放射線の風評を思う
2011/03/21記
 17日の小学校の卒業式が終わり、市役所に到着してテレビを見ると、福島第一原子力発電所で、木更津基地から出発していったヘリコプター団が文字通り懸命の放水活動を行っていた。その姿勢に頭が下がるのと同時に被爆した機体があり木更津は危険だなどという風評被害が広がらないことを祈って映像を見ていた。
 幸い、自衛隊の機体や消防車両に疑いの目は向けられなかったが、影響はそれ以外の場所に出てきた。
 
 20日に東京都は、築地市場経由で都内に流通した千葉県旭市産の春菊から、国が定めた暫定規制値(1キロあたり2,000ベクレル)の2.15倍にあたる4,300ベクレルの放射性ヨウ素を検出したという発表をした(朝日新聞による)。これにより販売禁止措置が執られ、茨城県・栃木県・群馬県のホウレン草についで、旭市だけに留まらない千葉県産の青果物にも疑いの目が向けられる事になることを懸念している。

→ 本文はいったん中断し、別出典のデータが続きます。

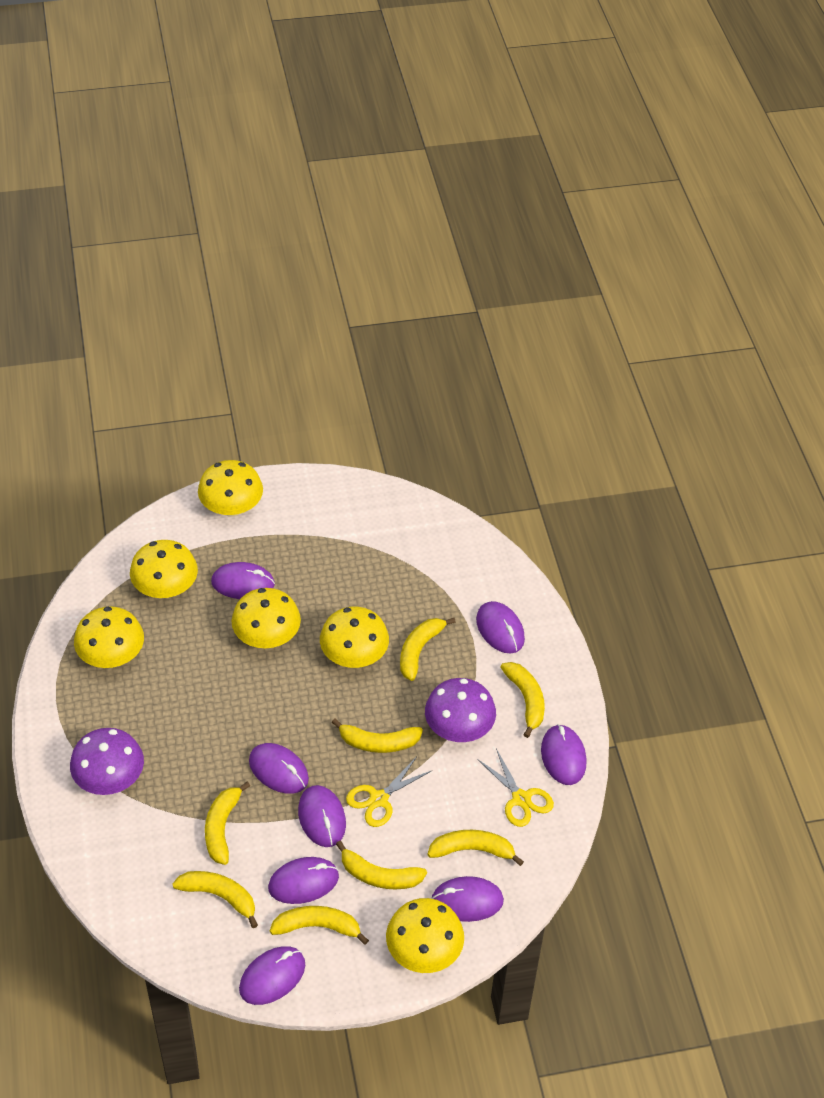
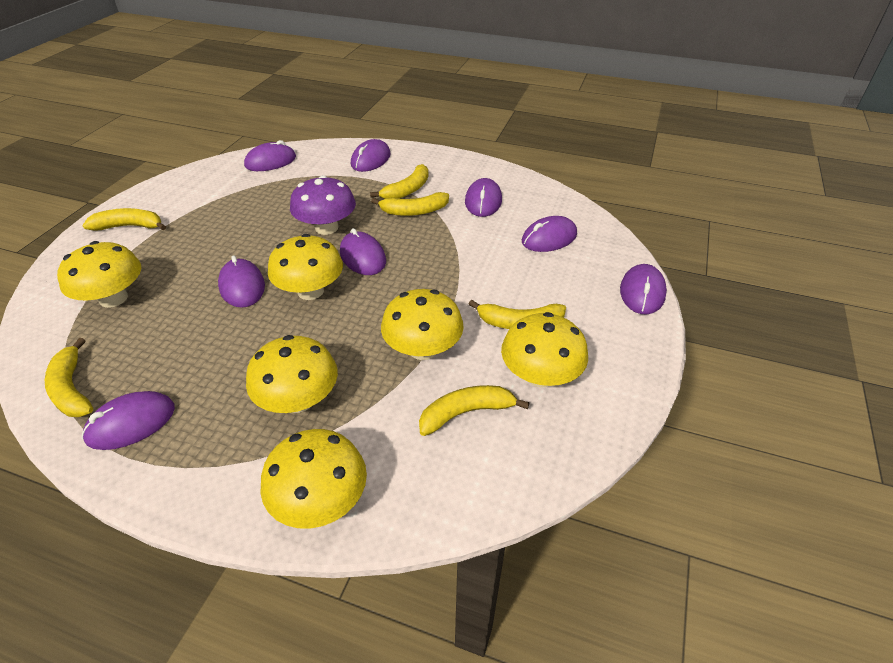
purple mushroom: [70,728,144,795] [425,678,496,742] = 2 -> [290,175,356,235] = 1
yellow banana: [172,871,258,928] [205,781,250,865] [270,906,369,945] [331,719,423,753] [336,841,427,889] [400,618,456,681] [427,830,524,866] [501,662,545,738] = 8 -> [45,338,93,417] [83,208,166,231] [370,164,428,199] [371,192,449,216] [419,385,529,436] [469,300,566,329] = 6
yellow scissors: [346,757,433,827] [477,749,554,827] = 2 -> none = 0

 その東京都でも水道水の中から放射性ヨウ素が検出されたとか不安を煽る情報が飛び交っているが、値としては安全基準値以下であり、健康被害は生じないと専門家は言っている。しかし、水俣病でチッソの排水は原因ではないと言っていた専門家の事例のように、本当のことは隠されていると不安を抱えている人が多数居るようである。
 
 さらに今日の朝からの雨に対し、放射性物質が入っている可能性があるので心配な人は濡れないように中止したほうが良いという専門家もテレビに出てくる。実際に混入している事は事実であろうが、千葉県では濡れても被害が出ないと思うのに、かえって心配を高めてどうするのだと気になってしょうがない。
 
 放射線の値である[シーベルト]や[ベクレル]は日常的ななじみが薄く、何となく不安に駆られるのも仕方ないと思うが、せめて玉川温泉で何日間湯治をしたのと同じ程度ですよという優しい表現か、放射線障害が出るのは屋外で連続何百年浴び続けた後になるといった現実的でないことを理解させる比喩であればこんな騒ぎにならないだろうと思っている。
 
 荒れ狂う発電所を平常に戻すために懸命の活動を続けている関係者の努力は別格として、半径30km以外の社会資本の復旧工事に力を尽くす建設会社、配達先が『福島県』と聞くだけで不安になりながら向かう運転手など、この危機の中でもそれぞれの役目を果たす多くの人達で今が維持されている。
 その事を思えば、せめて遠く離れた千葉県で過ごす我々は、地域で生産され検査で安全だと証明された農作物を根拠無く不安視することなく消費することで、地域の生産を支えながら東日本の物不足の緩和に寄与したいものだと考える。
 連日の報道を聞きながらそんなことを考えていた。